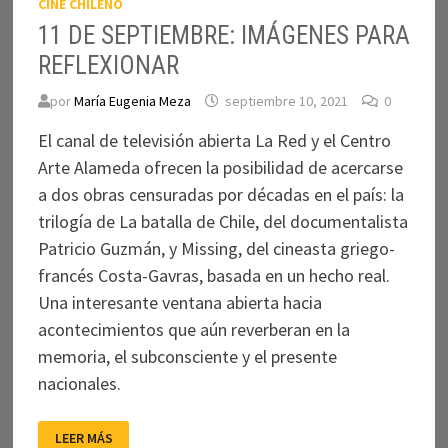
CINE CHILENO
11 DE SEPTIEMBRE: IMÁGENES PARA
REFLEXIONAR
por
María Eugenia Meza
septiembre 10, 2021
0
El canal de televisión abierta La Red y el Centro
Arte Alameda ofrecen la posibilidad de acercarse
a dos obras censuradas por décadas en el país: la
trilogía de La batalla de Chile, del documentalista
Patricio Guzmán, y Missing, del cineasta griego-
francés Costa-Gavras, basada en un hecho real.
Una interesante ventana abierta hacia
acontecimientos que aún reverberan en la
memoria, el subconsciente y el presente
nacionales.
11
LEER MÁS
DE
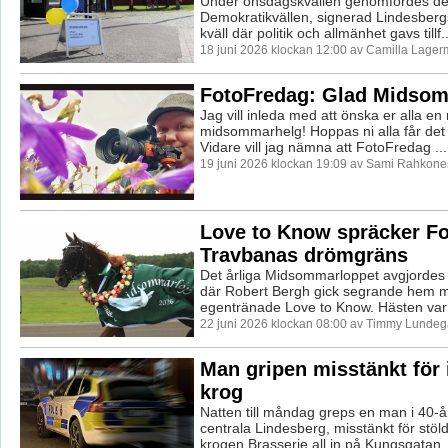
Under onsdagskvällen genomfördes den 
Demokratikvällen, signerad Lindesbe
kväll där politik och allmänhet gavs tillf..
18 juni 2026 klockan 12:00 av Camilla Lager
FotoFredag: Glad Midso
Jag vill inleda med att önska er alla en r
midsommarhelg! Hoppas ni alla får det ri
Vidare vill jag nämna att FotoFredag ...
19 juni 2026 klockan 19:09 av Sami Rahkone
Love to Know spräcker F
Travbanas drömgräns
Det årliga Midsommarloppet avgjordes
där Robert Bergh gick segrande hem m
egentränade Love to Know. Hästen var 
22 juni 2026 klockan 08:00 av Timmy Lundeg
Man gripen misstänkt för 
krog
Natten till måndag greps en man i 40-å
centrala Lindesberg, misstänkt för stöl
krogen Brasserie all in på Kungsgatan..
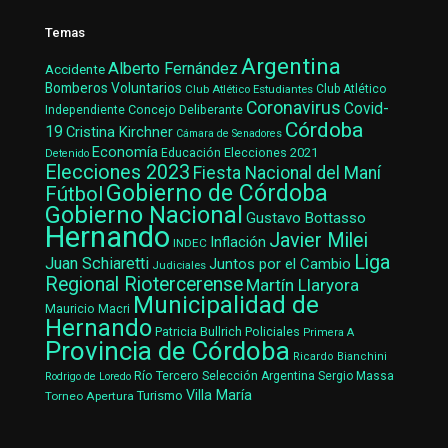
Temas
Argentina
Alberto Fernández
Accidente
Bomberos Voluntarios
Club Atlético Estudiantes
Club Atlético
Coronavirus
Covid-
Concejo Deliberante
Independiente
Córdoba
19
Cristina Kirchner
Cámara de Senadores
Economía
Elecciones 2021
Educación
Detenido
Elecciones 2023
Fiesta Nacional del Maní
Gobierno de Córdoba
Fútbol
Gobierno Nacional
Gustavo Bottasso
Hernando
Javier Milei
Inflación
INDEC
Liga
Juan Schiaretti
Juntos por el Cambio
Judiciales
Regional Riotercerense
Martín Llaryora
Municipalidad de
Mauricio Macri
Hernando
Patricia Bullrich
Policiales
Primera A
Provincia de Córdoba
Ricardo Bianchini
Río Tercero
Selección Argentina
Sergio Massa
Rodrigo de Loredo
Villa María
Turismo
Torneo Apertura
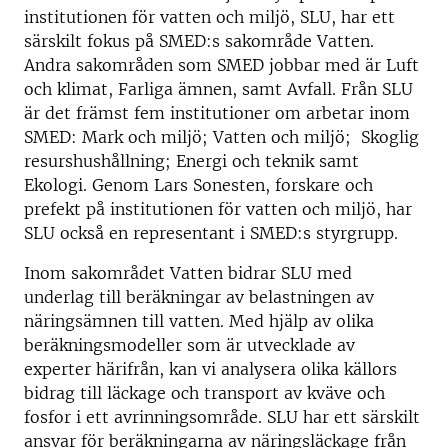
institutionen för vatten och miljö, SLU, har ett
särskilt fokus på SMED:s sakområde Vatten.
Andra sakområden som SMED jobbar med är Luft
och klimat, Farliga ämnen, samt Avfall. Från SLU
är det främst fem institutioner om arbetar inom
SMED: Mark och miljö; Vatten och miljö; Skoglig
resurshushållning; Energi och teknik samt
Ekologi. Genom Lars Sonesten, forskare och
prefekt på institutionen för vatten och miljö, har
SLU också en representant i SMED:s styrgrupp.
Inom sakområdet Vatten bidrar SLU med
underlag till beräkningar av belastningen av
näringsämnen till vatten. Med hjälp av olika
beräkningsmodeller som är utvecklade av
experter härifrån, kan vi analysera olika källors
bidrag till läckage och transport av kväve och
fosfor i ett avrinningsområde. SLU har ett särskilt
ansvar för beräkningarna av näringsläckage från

§

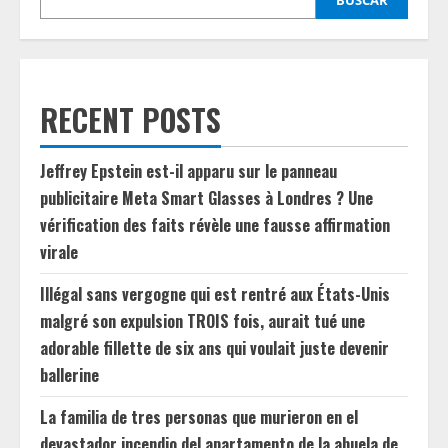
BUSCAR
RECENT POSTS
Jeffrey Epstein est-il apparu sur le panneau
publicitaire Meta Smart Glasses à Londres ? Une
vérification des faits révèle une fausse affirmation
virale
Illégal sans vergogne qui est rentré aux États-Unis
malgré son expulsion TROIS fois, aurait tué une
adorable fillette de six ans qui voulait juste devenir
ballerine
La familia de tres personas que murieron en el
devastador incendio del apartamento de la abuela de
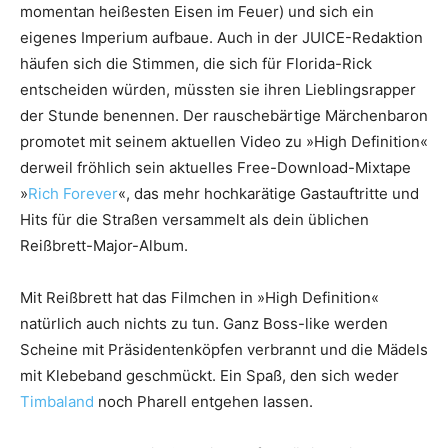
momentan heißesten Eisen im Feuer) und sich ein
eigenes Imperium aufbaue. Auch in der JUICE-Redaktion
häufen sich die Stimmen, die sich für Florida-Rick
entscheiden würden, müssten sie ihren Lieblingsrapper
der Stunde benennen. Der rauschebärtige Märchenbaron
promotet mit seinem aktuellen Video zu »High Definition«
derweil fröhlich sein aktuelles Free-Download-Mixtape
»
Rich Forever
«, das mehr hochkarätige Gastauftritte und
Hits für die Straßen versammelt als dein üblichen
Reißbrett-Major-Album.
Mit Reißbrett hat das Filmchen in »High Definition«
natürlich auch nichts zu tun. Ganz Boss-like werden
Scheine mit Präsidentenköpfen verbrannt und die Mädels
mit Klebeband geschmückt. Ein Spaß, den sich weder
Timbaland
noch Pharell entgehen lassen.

§

- What you will do -
Pull each line containing "klockan" from the records.

- Result -
18 juni 2026 klockan 12:00 av Camilla Lager
19 juni 2026 klockan 19:09 av Sami Rahkone
22 juni 2026 klockan 08:00 av Timmy Lundeg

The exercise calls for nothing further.